= Had I but known =

Form of prolepsis or foreshadowing

"Had I but known" is a form of prolepsis or foreshadowing that hints at some looming in which the speaker laments their course of action that precipitates an unintended consequence .

Classically, the narrator never makes explicit the nature of the mistake until the reader has realized the consequence of the error. If done well, this literary device can add suspense or dramatic irony; if overdone, it invites comparison of the story to Victorian melodrama.

The foreshadowing may be distinguished from "advance notice": for example, "Had I but known then what I know now, I would never have set foot on Baron von Rotschnitzel's private yacht". The more subtle "advance mention": "a 'simple marker without anticipation' intended to acquire significance later in the narrative, through analeptic recovery.' [in other words:]...clues".

== Mystery plot ==
The phrase is used to refer to a type of mystery plot, adopted by a group of Golden Age mystery writers, mostly female. The narrator keeps key pieces of evidence from the police, apparently for the sole purpose of prolonging their work.

The HIBK school is associated with the works of Mary Roberts Rinehart, specifically The Circular Staircase (1908), in which "a middle-aged spinster is persuaded by her niece and nephew to rent a country house for the summer. The house they choose belonged to a bank defaulter who had hidden stolen securities in the walls. The gentle, peace-loving trio is plunged into a series of crimes solved with the help of the aunt. This novel is credited with being the first of its type.
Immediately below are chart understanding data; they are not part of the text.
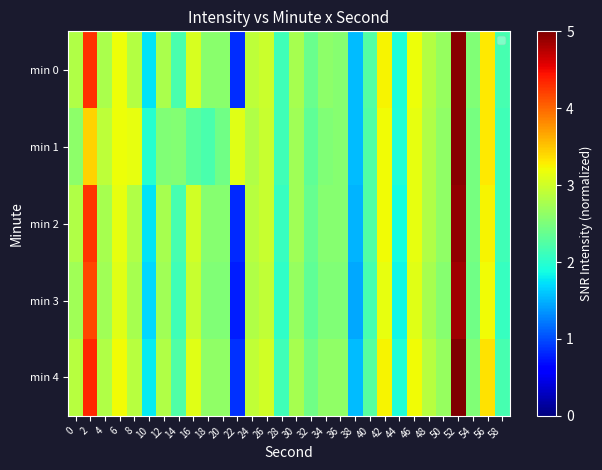

Reading left to right, extract all data points from this chart.

min 0: 0=2.8	2=4.3	4=2.8	6=3.2	8=2.8	10=1.8	12=2.8	14=2.2	16=3.1	18=2.6	20=2.6	22=0.8	24=2.9	26=3.0	28=2.1	30=2.8	32=2.4	34=2.6	36=2.6	38=1.5	40=2.3	42=3.2	44=1.9	46=3.2	48=2.8	50=2.7	52=5.0	54=2.5	56=3.3	58=2.2
min 1: 0=2.6	2=3.4	4=2.9	6=3.2	8=3.2	10=2.0	12=2.5	14=2.6	16=2.3	18=2.2	20=2.4	22=3.1	24=2.8	26=3.0	28=2.1	30=2.7	32=2.3	34=2.5	36=2.6	38=1.6	40=2.2	42=3.2	44=1.9	46=3.2	48=2.8	50=2.6	52=5.0	54=2.5	56=3.3	58=2.1
min 2: 0=2.8	2=4.3	4=2.8	6=3.2	8=2.8	10=1.7	12=2.8	14=2.2	16=3.0	18=2.6	20=2.6	22=0.8	24=2.9	26=3.0	28=2.1	30=2.7	32=2.4	34=2.6	36=2.6	38=1.5	40=2.2	42=3.2	44=1.9	46=3.2	48=2.8	50=2.6	52=4.9	54=2.5	56=3.3	58=2.1
min 3: 0=2.7	2=4.2	4=2.7	6=3.1	8=2.8	10=1.7	12=2.7	14=2.1	16=3.0	18=2.5	20=2.5	22=0.8	24=2.8	26=2.9	28=2.0	30=2.7	32=2.3	34=2.5	36=2.5	38=1.5	40=2.2	42=3.2	44=1.8	46=3.1	48=2.8	50=2.6	52=4.9	54=2.4	56=3.2	58=2.1
min 4: 0=2.9	2=4.3	4=2.8	6=3.2	8=2.9	10=1.8	12=2.8	14=2.2	16=3.1	18=2.6	20=2.6	22=0.9	24=2.9	26=3.0	28=2.1	30=2.8	32=2.4	34=2.6	36=2.6	38=1.6	40=2.3	42=3.3	44=1.9	46=3.2	48=2.9	50=2.7	52=5.0	54=2.5	56=3.3	58=2.2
Other members of the HIBK school include Ethel Lina White and Lenore Glen Offord.

The HIBK school was parodied by Ogden Nash in his poem "Don't Guess, Let Me Tell You":

Had-I-But-Known narrators are the ones who hear a stealthy creak at midnight in the tower where the body lies, and, instead of locking their door or arousing the drowsy policeman posted outside their room, sneak off by themselves to the tower and suddenly they hear a breath exhaled behind them,

And they have no time to scream, they know nothing else till the men from the D.A.'s office come in next morning and find them.

...

And when the killer is finally trapped into a confession by some elaborate device of the Had I But Known-er some hundred pages later than if they hadn't held their knowledge aloof,

Why, they say, why Inspector I knew all along it was he but I couldn't tell you, you would have laughed at me unless I had absolute proof.